### Pictures paired with source code
[Start of Attachment]

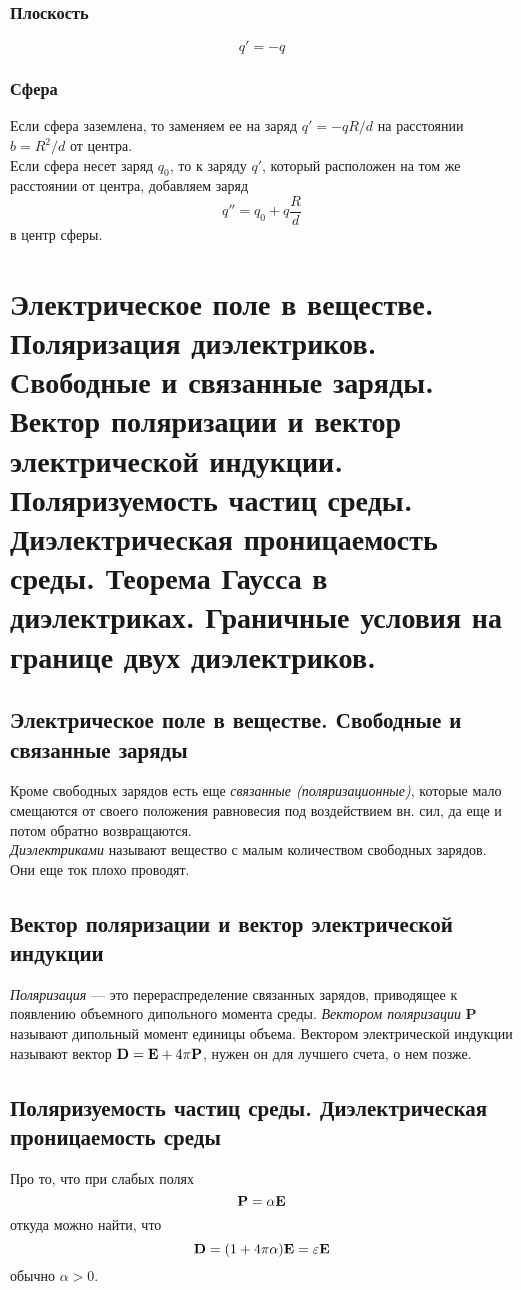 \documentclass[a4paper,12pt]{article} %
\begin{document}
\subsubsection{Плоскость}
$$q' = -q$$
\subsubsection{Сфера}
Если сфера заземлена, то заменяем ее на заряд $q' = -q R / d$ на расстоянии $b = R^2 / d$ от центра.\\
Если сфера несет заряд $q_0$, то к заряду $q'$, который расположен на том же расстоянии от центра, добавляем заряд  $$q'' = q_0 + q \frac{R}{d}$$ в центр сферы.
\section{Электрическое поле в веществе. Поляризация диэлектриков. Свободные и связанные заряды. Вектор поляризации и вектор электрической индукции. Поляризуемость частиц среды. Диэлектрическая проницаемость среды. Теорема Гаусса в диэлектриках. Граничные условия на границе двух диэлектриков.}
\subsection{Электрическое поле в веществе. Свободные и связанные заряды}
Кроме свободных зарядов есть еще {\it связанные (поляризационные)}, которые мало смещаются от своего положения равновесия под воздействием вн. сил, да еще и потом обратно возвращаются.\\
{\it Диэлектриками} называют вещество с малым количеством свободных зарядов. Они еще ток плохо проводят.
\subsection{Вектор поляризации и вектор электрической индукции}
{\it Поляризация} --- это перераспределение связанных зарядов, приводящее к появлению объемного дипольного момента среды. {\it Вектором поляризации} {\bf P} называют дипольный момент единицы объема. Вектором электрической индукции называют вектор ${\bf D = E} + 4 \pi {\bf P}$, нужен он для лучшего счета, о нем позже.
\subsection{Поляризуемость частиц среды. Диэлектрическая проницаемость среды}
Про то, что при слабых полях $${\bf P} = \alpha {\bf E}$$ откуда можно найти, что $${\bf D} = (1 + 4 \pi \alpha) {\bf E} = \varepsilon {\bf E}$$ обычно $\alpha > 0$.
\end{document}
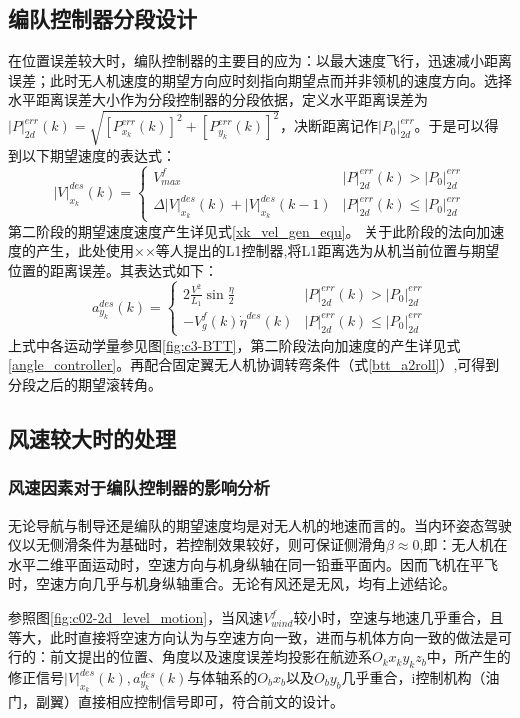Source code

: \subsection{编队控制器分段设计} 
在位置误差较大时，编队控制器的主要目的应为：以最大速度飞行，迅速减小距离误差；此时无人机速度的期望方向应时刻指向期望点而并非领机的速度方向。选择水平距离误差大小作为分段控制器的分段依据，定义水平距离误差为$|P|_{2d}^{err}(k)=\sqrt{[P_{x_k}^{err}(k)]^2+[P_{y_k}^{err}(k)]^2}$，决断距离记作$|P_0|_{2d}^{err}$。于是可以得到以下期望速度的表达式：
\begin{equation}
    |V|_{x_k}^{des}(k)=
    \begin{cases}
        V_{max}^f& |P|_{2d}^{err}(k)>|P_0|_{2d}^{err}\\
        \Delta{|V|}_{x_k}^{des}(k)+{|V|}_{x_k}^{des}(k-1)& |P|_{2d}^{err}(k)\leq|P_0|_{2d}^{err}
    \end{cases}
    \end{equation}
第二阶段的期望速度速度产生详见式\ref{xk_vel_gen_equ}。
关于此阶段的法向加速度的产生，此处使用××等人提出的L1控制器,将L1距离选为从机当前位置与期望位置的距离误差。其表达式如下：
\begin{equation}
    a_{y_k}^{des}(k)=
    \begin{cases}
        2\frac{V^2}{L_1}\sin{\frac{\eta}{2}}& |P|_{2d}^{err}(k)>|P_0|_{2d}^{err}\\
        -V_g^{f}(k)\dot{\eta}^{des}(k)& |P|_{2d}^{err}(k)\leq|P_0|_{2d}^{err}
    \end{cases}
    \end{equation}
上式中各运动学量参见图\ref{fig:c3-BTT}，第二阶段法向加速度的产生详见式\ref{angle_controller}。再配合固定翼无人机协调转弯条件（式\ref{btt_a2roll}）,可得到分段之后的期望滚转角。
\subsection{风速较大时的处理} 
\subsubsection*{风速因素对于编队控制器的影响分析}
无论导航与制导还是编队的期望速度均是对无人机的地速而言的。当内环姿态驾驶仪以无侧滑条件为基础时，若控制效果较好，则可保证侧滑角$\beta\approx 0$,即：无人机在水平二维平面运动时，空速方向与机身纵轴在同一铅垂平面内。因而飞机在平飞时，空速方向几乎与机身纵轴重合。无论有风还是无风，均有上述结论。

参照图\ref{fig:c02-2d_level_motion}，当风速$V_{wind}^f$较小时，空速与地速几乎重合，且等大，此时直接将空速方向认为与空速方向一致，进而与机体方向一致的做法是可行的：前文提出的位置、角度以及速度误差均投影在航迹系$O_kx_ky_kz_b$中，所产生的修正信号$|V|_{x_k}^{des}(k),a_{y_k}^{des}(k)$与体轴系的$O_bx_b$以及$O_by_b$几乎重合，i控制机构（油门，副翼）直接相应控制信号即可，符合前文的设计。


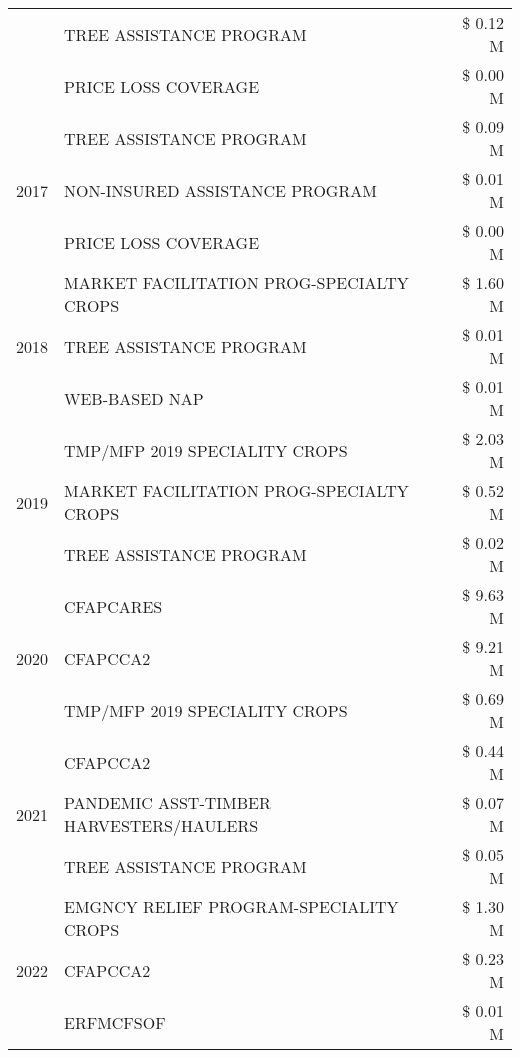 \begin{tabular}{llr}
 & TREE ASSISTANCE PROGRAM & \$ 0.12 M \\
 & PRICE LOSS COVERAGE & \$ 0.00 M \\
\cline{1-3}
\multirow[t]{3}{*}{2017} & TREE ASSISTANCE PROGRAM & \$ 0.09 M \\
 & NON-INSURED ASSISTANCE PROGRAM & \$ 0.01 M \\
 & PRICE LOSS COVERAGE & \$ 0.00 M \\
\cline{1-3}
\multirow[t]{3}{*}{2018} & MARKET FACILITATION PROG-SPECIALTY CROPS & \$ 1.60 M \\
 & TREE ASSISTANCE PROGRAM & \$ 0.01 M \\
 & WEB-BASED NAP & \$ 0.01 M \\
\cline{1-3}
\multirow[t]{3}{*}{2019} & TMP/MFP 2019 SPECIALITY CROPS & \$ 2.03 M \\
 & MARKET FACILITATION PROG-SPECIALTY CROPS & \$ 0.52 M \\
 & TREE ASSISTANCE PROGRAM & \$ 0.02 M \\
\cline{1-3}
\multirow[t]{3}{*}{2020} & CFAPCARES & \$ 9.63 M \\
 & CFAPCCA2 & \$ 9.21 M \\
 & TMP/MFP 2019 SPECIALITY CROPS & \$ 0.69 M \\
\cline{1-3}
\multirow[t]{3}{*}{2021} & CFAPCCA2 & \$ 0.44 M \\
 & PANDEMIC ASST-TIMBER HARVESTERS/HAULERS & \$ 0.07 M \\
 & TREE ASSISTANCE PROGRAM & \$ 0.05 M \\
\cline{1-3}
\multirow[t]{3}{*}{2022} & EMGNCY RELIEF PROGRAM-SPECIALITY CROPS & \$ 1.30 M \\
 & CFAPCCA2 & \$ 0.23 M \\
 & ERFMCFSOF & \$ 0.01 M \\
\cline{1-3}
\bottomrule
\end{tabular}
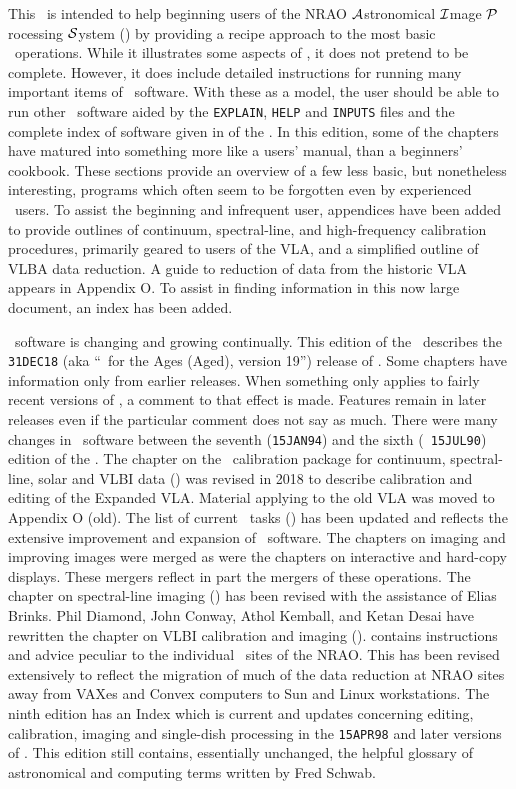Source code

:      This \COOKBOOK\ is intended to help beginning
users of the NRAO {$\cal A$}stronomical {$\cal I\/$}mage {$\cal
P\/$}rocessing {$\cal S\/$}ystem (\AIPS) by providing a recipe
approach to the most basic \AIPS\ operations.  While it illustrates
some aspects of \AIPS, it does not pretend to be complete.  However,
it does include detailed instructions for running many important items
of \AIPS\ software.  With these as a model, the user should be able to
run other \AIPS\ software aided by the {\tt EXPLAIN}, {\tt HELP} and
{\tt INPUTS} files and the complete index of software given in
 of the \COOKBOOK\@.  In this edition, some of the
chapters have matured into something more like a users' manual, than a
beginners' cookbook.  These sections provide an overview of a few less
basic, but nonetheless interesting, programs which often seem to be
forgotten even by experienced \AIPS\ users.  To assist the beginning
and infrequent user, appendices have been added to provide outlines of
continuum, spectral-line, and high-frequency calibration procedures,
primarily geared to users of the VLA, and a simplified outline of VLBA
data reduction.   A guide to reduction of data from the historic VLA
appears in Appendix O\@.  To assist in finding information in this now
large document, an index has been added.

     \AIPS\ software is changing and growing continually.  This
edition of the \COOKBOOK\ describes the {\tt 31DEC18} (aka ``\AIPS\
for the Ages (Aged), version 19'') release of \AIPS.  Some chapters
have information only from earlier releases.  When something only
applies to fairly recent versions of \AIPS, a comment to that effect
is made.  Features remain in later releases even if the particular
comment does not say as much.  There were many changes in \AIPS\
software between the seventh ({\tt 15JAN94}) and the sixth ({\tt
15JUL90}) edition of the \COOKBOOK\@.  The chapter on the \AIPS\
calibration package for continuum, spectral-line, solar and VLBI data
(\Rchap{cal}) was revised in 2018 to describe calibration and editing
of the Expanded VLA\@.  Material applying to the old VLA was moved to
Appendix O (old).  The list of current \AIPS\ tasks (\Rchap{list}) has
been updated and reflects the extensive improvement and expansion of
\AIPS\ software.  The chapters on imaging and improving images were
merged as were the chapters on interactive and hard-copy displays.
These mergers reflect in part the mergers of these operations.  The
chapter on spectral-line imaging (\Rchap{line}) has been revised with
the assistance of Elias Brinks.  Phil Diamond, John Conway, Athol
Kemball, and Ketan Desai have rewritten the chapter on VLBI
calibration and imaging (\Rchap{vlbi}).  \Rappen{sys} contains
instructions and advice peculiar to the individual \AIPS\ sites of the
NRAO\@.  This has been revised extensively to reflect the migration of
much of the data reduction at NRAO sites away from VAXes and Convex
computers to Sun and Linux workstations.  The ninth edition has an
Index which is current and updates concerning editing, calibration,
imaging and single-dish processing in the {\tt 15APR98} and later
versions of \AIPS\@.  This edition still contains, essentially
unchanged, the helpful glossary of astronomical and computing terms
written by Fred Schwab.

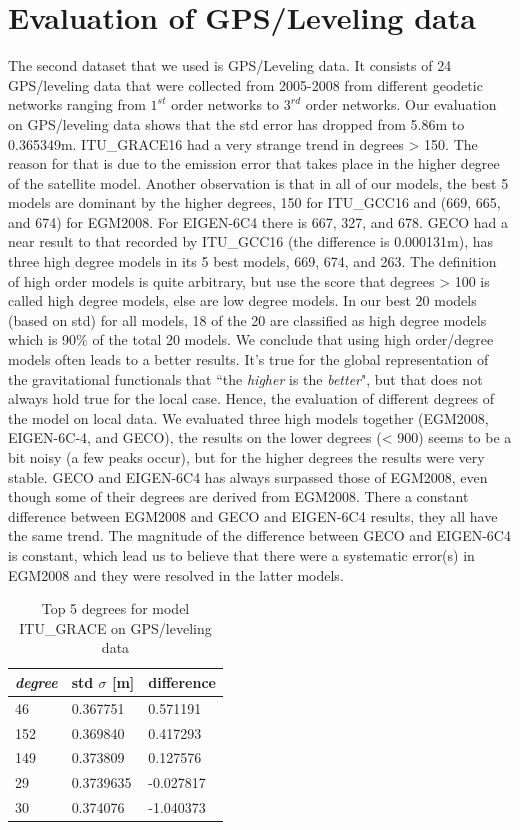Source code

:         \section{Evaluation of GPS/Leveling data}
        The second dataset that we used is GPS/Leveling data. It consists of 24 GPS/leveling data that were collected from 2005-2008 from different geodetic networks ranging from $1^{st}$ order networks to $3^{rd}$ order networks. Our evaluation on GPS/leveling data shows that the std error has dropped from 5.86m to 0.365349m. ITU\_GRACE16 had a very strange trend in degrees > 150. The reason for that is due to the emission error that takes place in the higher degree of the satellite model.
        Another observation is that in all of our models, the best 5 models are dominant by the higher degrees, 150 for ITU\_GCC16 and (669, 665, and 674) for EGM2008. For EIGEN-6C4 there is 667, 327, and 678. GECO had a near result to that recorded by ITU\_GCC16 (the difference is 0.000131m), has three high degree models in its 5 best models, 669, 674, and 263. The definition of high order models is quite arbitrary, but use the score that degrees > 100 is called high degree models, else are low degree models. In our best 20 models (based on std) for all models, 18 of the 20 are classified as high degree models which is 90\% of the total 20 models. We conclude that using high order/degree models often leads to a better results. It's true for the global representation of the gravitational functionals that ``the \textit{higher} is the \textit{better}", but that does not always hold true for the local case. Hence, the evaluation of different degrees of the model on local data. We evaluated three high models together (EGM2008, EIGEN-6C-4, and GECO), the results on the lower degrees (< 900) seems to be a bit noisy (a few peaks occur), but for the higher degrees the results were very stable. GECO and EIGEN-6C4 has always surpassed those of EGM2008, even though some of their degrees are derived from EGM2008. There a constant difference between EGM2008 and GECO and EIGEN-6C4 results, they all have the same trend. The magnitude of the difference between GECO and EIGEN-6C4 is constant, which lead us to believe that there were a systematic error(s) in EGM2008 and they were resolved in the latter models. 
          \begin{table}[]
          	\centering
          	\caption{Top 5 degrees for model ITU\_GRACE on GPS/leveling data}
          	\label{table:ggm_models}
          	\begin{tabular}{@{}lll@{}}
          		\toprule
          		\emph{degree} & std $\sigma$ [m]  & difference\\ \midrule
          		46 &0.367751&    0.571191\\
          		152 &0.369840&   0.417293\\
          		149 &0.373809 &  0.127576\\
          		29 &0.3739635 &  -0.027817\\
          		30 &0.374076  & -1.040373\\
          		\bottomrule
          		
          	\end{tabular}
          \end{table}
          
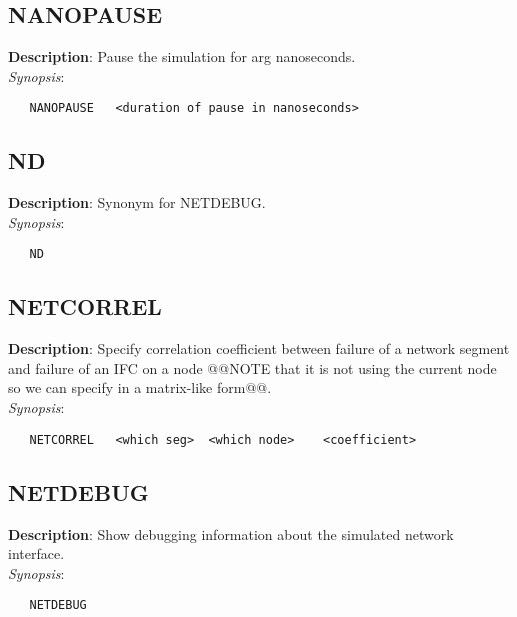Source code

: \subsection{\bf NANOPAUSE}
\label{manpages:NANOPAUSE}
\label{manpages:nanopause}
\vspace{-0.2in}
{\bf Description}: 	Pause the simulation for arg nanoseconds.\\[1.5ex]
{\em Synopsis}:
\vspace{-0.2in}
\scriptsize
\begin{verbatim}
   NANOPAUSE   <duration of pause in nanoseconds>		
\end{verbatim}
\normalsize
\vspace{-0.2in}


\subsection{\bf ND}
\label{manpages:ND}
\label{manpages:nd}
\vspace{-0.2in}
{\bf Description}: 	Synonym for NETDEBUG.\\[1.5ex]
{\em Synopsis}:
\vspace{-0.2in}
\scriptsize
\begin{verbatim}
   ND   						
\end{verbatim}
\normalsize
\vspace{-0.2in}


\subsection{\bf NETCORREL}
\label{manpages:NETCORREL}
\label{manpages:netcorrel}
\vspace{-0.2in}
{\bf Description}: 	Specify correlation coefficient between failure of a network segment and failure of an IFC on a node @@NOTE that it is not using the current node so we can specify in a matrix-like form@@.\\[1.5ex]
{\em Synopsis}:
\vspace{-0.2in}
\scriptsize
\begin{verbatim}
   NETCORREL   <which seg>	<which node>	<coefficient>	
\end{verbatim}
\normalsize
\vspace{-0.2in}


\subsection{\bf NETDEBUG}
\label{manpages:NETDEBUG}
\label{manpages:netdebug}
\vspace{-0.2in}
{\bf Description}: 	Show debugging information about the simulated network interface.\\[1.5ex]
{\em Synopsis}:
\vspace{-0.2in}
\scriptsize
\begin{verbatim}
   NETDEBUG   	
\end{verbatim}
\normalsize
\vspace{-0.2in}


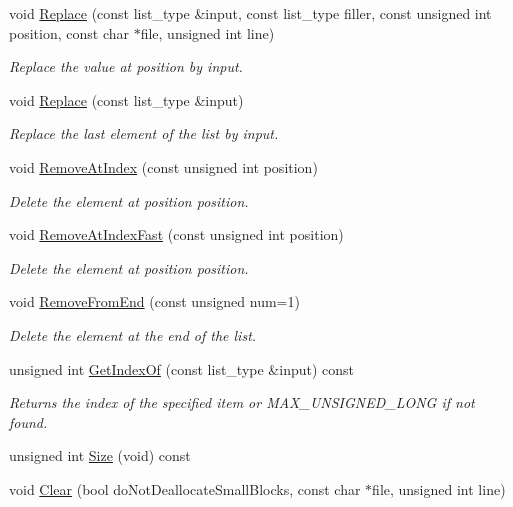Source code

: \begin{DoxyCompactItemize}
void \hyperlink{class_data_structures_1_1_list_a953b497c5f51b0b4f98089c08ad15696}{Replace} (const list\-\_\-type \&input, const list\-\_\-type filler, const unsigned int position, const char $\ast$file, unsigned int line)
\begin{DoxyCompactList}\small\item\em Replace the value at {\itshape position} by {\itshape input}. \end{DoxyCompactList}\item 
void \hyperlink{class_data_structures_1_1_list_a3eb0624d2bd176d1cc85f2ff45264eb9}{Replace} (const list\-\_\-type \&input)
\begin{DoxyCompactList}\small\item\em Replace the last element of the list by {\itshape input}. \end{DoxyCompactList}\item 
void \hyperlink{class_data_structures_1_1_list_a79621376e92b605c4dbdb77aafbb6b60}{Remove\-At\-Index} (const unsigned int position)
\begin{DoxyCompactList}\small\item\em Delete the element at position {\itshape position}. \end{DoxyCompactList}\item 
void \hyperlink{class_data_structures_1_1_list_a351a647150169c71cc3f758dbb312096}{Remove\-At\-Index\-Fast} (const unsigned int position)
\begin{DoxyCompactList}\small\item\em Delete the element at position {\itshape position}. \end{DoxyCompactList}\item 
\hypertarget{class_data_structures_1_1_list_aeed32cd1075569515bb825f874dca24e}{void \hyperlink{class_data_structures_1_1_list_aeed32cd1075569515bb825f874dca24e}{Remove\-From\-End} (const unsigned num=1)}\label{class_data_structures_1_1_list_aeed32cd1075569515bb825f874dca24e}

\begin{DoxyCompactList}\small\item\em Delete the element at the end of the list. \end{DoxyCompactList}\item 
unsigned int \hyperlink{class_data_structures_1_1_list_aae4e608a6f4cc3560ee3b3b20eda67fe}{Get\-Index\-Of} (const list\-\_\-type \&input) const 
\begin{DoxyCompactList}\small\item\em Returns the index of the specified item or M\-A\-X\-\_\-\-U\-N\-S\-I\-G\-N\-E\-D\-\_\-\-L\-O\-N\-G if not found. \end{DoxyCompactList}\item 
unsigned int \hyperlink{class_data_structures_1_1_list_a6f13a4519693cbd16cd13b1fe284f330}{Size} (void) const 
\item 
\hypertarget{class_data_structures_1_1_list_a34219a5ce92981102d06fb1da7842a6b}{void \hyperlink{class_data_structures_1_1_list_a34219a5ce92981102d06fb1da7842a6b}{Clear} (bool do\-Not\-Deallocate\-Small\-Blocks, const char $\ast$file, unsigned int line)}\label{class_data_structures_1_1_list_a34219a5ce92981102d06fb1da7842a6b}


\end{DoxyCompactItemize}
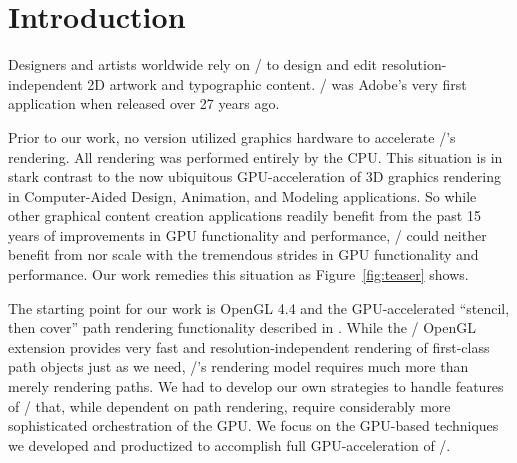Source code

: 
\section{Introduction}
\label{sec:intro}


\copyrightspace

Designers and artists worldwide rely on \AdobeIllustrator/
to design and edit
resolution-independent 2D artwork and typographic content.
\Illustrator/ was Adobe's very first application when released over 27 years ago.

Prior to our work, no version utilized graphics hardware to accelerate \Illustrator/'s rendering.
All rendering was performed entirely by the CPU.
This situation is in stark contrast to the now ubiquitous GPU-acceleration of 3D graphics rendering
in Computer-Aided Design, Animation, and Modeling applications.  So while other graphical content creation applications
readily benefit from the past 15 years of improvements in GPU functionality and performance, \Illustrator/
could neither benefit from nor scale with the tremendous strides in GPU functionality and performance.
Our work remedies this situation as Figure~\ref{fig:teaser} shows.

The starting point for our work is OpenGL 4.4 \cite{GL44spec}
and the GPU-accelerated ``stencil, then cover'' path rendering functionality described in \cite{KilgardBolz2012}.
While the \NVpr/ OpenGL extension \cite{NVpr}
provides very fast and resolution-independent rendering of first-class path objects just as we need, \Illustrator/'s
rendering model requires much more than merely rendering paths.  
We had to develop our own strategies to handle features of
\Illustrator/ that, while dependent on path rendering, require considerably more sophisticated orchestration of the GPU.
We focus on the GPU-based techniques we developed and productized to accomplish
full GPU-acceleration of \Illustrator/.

[End of Attachment]

### REQUIRED WORK
Counting only lines that contain the string "CROPS", how many are there in the data above? Give the number alone.

### EXERCISE ANSWER
5